La laïcité est avant tout une notion négative. Les laïcs dans la doctrine chrétienne et juive sont ceux qui n'enseignent pas la religion. Ils n'enseignent pas les mystères de la religion, ils n'enseignent pas la foi, ils reçoivent cet enseignement des clercs ("clerc" : catégorie opposée à "laïc"). Les laïcs peuvent et doivent certes professer une foi (c'est la liberté religieuse, fondée sur la raison), ils doivent faire en sorte que leurs consciences épousent la vérité, mais ils ne sont pas chargés de l'enseigner.
Dans ce cadre les laïcs et les clercs forment l'Etat. L'Etat est une institution laïque que les familles qui le composent n'ont pas chargé et ne peuvent charger d'enseigner une religion, ni d'ailleurs aucune doctrine. Les familles peuvent et doivent enseigner leur foi à leurs enfants et doivent leur enseigner la nature, la morale et le droit naturel fondés sur la raison (article 26 de la Déclaration universelle des droits de l'homme). Les familles ont, de droit naturel, un droit/devoir prioritaire qui leur est donné par la génération à enseigner leurs enfants.
Ce n'est donc pas la laïcité, mais la raison universelle de l'homme qui est la solution aux problèmes sociaux. Que les citoyens soient chrétiens, Juifs, musulmans, athées ou adhérents de n'importe quelle autre croyance, ce qui forme le lien commun de la société, c'est la raison universelle de l'homme. "On lie les boeufs par les cornes et les hommes par les paroles" dit-on en droit des contrats. On peut prendre cette assertion comme une vérité morale (rencontre d'au moins deux volontés se liant l'une à l'autre), mais on peut le prendre aussi en un sens métaphysique, en un sens que ce qui lie les hommes entre eux est la raison et dans une société laïque seulement la raison (article 1er de la Déclaration universelle des droits de l'homme" :
"Tous les êtres humains naissent libres et égaux en dignité et en droits. Ils sont doués de raison et de conscience et doivent agir les uns envers les autres dans un esprit de fraternité."(1)

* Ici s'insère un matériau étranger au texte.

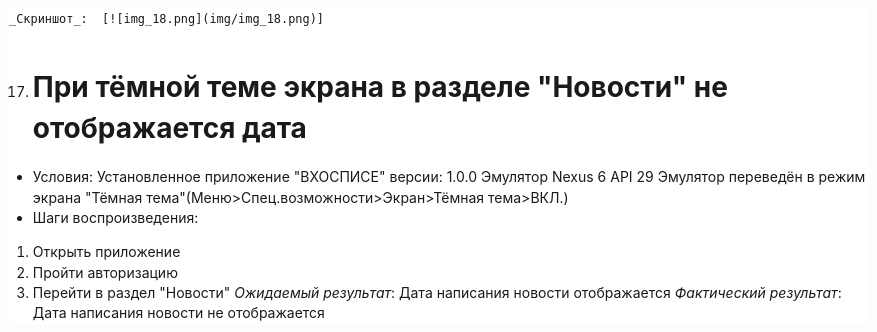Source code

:     _Скриншот_:  [![img_18.png](img/img_18.png)]

17. # При тёмной теме экрана в разделе "Новости" не отображается дата
 * Условия: Установленное приложение "ВХОСПИСЕ" версии: 1.0.0
           Эмулятор Nexus 6 API 29
           Эмулятор переведён в режим экрана "Тёмная тема"(Меню>Спец.возможности>Экран>Тёмная тема>ВКЛ.)
 * Шаги воспроизведения:
  1. Открыть приложение
  2. Пройти авторизацию
  3. Перейти в раздел "Новости"
    _Ожидаемый результат_: Дата написания новости отображается
    _Фактический результат_: Дата написания новости не отображается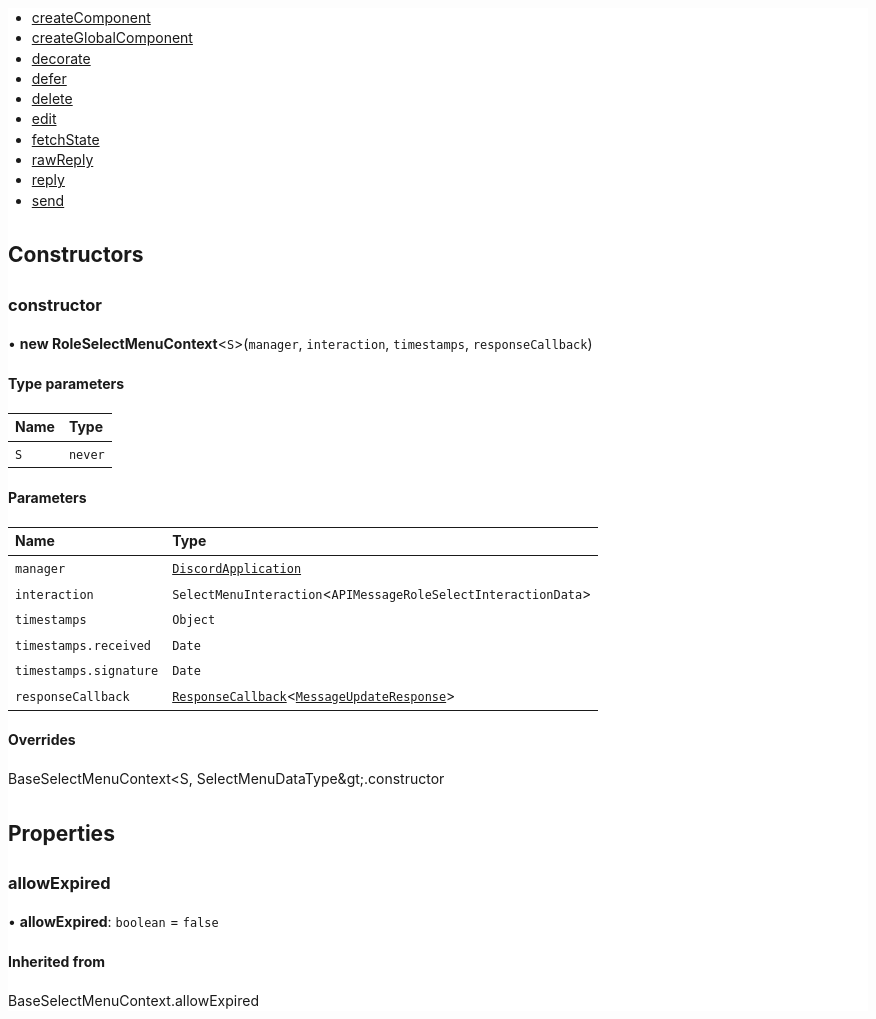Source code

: - [createComponent](RoleSelectMenuContext.md#createcomponent)
- [createGlobalComponent](RoleSelectMenuContext.md#createglobalcomponent)
- [decorate](RoleSelectMenuContext.md#decorate)
- [defer](RoleSelectMenuContext.md#defer)
- [delete](RoleSelectMenuContext.md#delete)
- [edit](RoleSelectMenuContext.md#edit)
- [fetchState](RoleSelectMenuContext.md#fetchstate)
- [rawReply](RoleSelectMenuContext.md#rawreply)
- [reply](RoleSelectMenuContext.md#reply)
- [send](RoleSelectMenuContext.md#send)

## Constructors

### constructor

• **new RoleSelectMenuContext**<`S`\>(`manager`, `interaction`, `timestamps`, `responseCallback`)

#### Type parameters

| Name | Type |
| :------ | :------ |
| `S` | `never` |

#### Parameters

| Name | Type |
| :------ | :------ |
| `manager` | [`DiscordApplication`](DiscordApplication.md) |
| `interaction` | `SelectMenuInteraction`<`APIMessageRoleSelectInteractionData`\> |
| `timestamps` | `Object` |
| `timestamps.received` | `Date` |
| `timestamps.signature` | `Date` |
| `responseCallback` | [`ResponseCallback`](../modules.md#responsecallback)<[`MessageUpdateResponse`](../modules.md#messageupdateresponse)\> |

#### Overrides

BaseSelectMenuContext&lt;S, SelectMenuDataType\&gt;.constructor

## Properties

### allowExpired

• **allowExpired**: `boolean` = `false`

#### Inherited from

BaseSelectMenuContext.allowExpired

C'est la raison et la conscience de tous (la conscience est un jugement moral fondé sur la raison qui donne une conclusion sur la solution à donner, eu égard aux circonstances "ici et maintenant") qui fonde les décisions prises en commun dans les affaires de laïcs qui réunissent l'universalité des citoyens quelles que soient leurs croyances. La laïcité n'est donc pas une doctrine (elle en est la négation, n'en déplaise aux laïcistes), mais la raison universelle de l'homme, et elle seule donne les solutions intellectuelles notamment juridiques communes qui s'imposent à tous universellement (2) en vertu de cette raison universelle.
Comme souvent, voire toujours, faute de définition des termes du débat (débat de plus brouillé par les laïcistes et les fondamentalistes de tout bord), celui-ci finit en cul de sac et risque de dégénérer en bagarre générale.
(1) Ces deux mots sont évidemment soulignés par moi pour les besoins de mon exposé.
(2) Cela ne veut pas dire pour autant qu'un Etat ne puisse adopter une doctrine surnaturelle. A condition qu'il ne prétende pas l'enseigner (respect de la laïcité et de la liberté religieuse) et que cette doctrine n'ait rien de contraire à la raison, rien qui fasse violence à la raison, mais au contraire vienne aider, soutenir la raison. La raison, en effet, revendique des explications qu'elle ne peut donner, notamment sur l'au-delà. La confession de pareille doctrine surnaturelle est juridiquement possible et moralement, en un sens, réclamée par la raison. C'est la liberté religieuse de l'Etat.